Neptune Orient Lines (NOL) was hit hard by collapsing freight rates and falling volumes, but managed to obtain a USD 707 million net profit in 2015 thanks to a 888 million gain from selling the APL Logistics.

According to NOL’s CEO Ng Yat Chung, particularly the last quarter of 2015 was difficult since the rates for container traffic went to an all-time low across major trade lanes as new vessel capacity came on stream amid softening market demand.”

“Nonetheless, APL continued to reap cost savings and yield improvements. On a full year basis, its total costs of sales per FEU continued to offset the decline in total revenue per FEU, helping APL to continue reducing losses.”
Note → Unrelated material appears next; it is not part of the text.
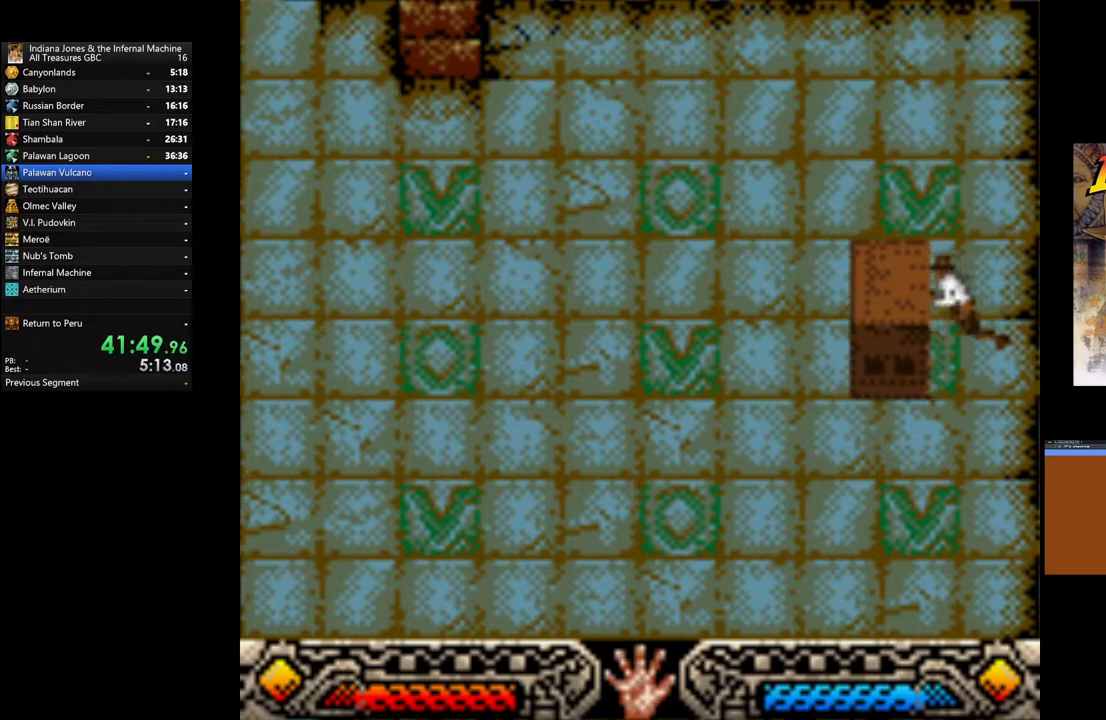
{"buttons": ["A"], "left_stick": "left", "right_stick": "center", "events": []}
With the APL Logistics sale to Kintetsu World Express removed, the Singapore-listed company would have recorded a full-year net loss of USD181 million, with a USD77 million net loss coming in the fourth quarter alone.
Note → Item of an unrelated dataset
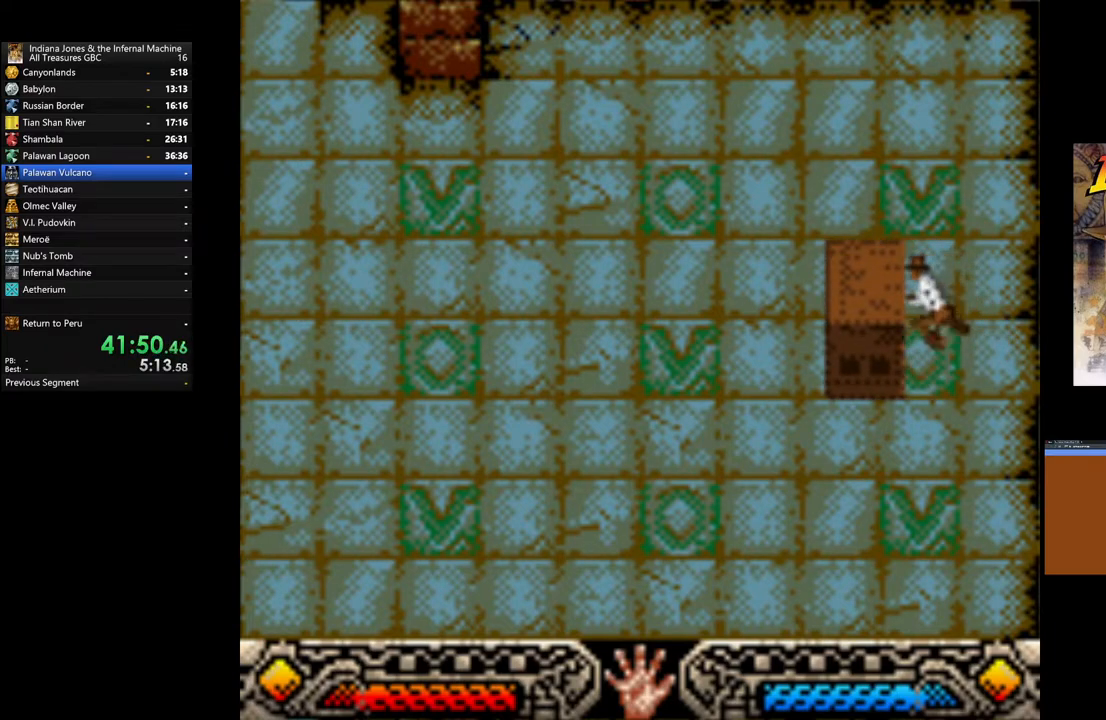
{"buttons": ["A"], "left_stick": "left", "right_stick": "center", "events": []}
The liner division, APL, saw its revenue fall 24% year on year to USD5.4 billion, driven down by a full-year drop in volumes of 13% to 2.46 million teu and a 17% decline in the key metric of average revenue per teu to USD1,887. In the last quarter, the revenue per box decline was even sharper, falling 22% compared with the same three months in 2014, mainly due to a reduction in backhaul volumes out of the United States and the Gulf.

APL president Ken Glenn said headhaul out of Asia was weak on most of the major trades and there were no indications of a reversal.
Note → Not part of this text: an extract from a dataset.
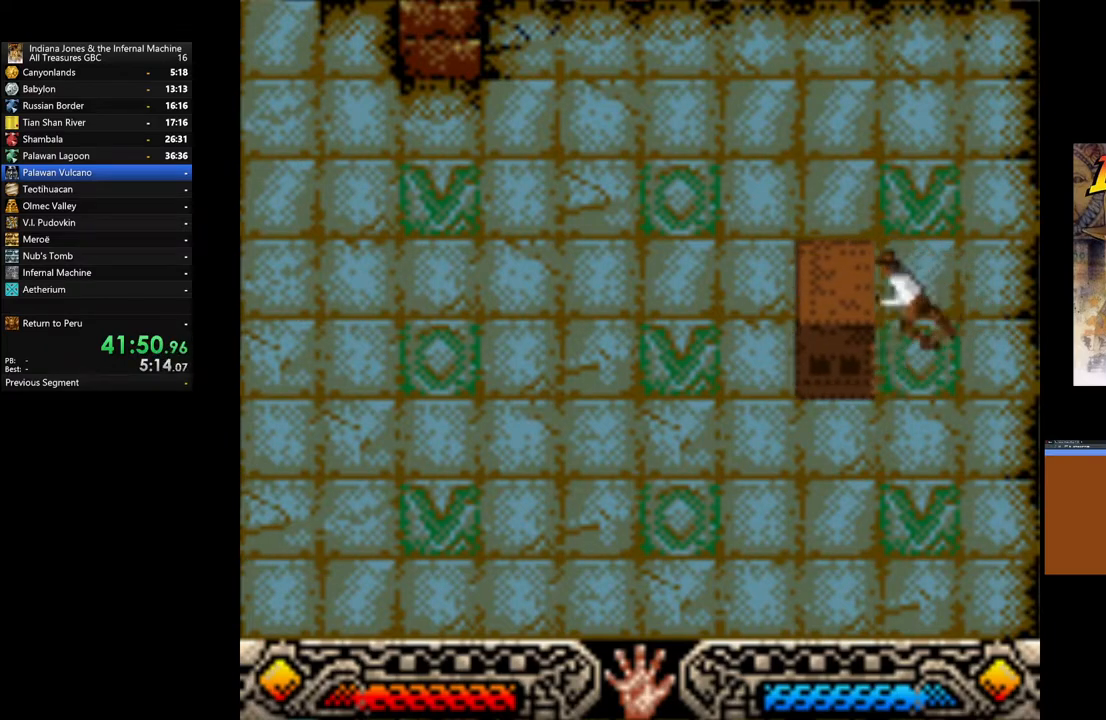
{"buttons": ["A"], "left_stick": "left", "right_stick": "center", "events": []}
An offer by French line CMA CGM to acquire NOL for USD2.4 billion is awaiting approval from anti-trust authorities, and Ng said both sides have submitted all the information required in all jurisdictions. “We have not encountered any difficulties and continue to expect approval to come at some time in the middle of this year,” he said in a results call with reporters and analysts.